Nous venons d’avoir hier [le 1er octobre] une réunion avec le ministère du Tourisme et la FTAV au sujet du développement du tourisme intérieur. Un budget de 1 million de dinars disponible au sein du FODEC y sera consacré. Il est question de reconduire l’opération de l’année dernière avec des vols supplémentaires d’octobre à décembre ; il est également projeté par les agences le lancement de packages weed-end sur Tozeur avec un départ le vendredi après-midi et un retour le dimanche après-midi. Aujourd’hui, nous n’avons pas de vol l’après-midi, nos vols sont conçus pour permettre à des touristes de rejoindre leurs vols internationaux ; mais nous sommes prêts à mettre un vol spécial adapté au tourisme.
Qui, de vous ou des agences de voyages, le FODEC va-t-il subventionner ?
C’est l’un ou l’autre, la question est à l’étude pour déterminer la formule la plus incitative pour le touriste potentiel. Pour nous, soit nous mettrons à la disposition des agences un vol qu’ils nous paieront au prix charter, soit nous mettrons nous-mêmes en place un vol avec le soutien du FODEC. En tout état de cause, nous ne pouvons nous permettre de programmer ce vol par nous-mêmes sur une ligne qui est déjà déficitaire.
Il est question pour certaines agences de voyages de négocier avec vous des blocs sièges à l’année sur le vol de Tozeur. Comment jugez-vous cette initiative ?

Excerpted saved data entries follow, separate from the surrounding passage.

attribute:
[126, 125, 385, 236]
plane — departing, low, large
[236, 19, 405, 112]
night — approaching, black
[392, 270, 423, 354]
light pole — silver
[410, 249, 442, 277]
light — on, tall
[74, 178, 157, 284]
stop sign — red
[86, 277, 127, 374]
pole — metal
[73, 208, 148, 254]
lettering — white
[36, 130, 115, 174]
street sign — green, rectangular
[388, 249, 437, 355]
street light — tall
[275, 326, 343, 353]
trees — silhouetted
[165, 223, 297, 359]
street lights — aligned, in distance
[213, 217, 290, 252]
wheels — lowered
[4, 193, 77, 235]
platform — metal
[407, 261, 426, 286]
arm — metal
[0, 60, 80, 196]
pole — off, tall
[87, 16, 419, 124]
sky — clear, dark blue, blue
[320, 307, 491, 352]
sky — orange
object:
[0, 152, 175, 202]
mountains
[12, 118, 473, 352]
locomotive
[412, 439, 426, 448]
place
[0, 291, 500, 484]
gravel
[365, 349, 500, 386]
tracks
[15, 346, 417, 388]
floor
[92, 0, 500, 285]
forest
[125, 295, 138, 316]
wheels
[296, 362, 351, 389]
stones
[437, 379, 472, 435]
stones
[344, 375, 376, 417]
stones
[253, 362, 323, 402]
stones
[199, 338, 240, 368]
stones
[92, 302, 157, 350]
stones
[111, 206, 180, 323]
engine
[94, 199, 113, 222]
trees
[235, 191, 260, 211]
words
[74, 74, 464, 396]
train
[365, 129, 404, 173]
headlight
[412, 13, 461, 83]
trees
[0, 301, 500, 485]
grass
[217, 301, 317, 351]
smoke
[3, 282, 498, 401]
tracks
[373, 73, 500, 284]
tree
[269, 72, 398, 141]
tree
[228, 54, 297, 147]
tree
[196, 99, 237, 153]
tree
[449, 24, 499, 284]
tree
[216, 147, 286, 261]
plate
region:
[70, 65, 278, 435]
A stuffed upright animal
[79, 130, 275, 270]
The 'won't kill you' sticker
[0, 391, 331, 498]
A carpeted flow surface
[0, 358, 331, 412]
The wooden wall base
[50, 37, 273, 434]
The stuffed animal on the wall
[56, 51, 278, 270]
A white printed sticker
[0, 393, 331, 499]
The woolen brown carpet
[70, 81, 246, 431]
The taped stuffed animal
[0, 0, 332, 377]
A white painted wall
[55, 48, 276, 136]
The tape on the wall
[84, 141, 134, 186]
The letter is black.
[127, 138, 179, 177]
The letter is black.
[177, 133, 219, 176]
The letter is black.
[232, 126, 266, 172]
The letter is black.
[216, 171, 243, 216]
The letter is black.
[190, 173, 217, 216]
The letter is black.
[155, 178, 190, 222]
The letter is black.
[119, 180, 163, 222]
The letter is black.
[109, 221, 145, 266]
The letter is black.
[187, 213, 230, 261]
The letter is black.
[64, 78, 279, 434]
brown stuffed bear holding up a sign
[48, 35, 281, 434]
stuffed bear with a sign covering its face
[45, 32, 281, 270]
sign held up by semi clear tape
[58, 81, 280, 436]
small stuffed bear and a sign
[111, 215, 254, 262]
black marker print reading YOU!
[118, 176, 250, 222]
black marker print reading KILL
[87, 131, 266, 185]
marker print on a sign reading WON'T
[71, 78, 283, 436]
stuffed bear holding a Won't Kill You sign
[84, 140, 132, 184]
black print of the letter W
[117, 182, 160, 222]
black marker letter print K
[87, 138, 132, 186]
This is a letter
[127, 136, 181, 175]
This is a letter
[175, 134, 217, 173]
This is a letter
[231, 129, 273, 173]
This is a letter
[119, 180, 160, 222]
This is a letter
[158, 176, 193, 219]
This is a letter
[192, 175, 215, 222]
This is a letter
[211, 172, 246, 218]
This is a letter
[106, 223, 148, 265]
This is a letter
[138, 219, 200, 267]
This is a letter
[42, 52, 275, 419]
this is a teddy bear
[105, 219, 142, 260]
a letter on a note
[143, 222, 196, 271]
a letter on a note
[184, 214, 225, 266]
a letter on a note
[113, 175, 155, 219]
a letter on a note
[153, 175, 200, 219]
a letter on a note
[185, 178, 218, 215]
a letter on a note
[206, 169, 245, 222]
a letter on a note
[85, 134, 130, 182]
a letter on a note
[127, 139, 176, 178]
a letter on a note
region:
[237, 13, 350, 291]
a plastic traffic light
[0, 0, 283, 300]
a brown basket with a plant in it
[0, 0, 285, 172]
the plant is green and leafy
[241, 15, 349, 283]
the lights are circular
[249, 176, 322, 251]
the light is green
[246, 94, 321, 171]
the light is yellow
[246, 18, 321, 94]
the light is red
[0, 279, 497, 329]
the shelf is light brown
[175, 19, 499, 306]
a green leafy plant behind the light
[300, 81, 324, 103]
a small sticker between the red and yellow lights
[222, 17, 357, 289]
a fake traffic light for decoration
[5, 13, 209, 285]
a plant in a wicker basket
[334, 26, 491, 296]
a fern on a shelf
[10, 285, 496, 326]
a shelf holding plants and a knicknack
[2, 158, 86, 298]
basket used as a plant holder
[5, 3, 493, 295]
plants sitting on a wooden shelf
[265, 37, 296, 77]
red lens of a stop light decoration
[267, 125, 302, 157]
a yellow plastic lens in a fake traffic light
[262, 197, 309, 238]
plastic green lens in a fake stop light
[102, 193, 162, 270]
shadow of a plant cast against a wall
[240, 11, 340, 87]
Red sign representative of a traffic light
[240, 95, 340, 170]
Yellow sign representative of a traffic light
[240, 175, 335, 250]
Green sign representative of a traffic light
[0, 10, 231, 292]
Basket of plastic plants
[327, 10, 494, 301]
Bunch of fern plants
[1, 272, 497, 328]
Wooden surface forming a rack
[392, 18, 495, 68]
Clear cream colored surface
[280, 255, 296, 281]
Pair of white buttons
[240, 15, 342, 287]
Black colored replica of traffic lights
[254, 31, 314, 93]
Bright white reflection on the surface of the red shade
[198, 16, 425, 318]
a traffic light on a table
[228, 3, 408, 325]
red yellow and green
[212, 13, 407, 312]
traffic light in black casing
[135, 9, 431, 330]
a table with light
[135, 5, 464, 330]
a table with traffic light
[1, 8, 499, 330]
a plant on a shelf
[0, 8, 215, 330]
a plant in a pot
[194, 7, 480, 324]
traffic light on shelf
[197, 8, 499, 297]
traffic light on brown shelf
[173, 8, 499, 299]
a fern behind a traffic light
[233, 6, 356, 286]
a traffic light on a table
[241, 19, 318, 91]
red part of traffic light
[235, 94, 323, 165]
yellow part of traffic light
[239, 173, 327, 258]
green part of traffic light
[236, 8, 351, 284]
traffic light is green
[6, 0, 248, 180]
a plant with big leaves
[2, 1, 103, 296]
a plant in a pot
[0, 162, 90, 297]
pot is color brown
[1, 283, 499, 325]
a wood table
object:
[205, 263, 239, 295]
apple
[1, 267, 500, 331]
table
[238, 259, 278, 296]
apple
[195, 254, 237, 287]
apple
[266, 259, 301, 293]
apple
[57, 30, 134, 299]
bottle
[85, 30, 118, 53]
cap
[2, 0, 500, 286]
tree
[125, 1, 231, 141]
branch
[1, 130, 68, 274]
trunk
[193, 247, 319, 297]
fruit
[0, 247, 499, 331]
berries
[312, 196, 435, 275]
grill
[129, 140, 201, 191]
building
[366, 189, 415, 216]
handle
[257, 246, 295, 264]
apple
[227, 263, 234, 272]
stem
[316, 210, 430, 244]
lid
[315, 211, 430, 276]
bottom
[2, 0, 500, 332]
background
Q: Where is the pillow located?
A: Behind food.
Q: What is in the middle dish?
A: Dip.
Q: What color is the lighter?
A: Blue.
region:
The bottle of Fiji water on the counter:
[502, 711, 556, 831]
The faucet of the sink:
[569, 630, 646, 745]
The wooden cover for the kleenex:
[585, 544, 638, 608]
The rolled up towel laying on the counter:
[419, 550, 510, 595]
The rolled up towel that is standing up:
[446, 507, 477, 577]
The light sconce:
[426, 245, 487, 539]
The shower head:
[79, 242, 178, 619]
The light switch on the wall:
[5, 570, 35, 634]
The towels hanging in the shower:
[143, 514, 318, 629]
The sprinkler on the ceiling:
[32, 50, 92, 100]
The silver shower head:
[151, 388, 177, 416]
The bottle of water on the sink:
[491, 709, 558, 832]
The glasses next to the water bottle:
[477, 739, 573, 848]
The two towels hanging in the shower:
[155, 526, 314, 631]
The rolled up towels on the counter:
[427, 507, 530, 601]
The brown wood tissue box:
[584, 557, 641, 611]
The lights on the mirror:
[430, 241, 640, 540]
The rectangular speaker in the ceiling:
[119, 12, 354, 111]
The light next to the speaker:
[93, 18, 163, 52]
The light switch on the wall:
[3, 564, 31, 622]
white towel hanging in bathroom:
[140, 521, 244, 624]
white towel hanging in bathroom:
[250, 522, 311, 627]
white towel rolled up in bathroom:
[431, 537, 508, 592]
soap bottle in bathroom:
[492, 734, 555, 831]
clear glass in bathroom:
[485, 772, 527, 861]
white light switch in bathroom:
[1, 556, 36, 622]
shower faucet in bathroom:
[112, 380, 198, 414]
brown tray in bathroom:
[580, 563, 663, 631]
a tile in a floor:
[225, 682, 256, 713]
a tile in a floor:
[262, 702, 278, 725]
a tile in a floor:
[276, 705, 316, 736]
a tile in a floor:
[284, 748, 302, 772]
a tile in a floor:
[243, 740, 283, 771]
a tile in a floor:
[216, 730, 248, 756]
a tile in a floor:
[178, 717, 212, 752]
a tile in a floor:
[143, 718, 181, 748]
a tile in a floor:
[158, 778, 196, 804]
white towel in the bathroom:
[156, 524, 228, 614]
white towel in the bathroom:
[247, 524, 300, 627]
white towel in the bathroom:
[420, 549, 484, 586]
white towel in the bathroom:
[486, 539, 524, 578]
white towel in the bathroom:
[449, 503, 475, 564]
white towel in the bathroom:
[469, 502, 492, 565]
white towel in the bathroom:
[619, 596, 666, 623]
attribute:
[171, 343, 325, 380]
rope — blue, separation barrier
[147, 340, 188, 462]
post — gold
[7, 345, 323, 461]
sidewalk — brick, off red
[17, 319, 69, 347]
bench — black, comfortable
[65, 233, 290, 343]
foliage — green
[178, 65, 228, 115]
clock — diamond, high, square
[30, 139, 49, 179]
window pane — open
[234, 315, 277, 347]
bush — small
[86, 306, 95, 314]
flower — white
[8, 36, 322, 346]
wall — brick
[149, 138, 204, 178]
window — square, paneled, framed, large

Pour nous, c’est une idée très intéressante. Nous avons confirmé aux agences de voyages qu’elles peuvent soit mettre en place des packages pour octobre-novembre avec le soutien du FODEC, soit opter pour des blocs sièges à l’année que nous leur céderons à des prix préférentiels. Notre flexibilité tarifaire est justifiée par la clientèle additionnelle qu’apporteront ces agences.
A-t-il été aussi question de Tabarka ?
Non, Tabarka n’a pas été évoquée lors de cette réunion.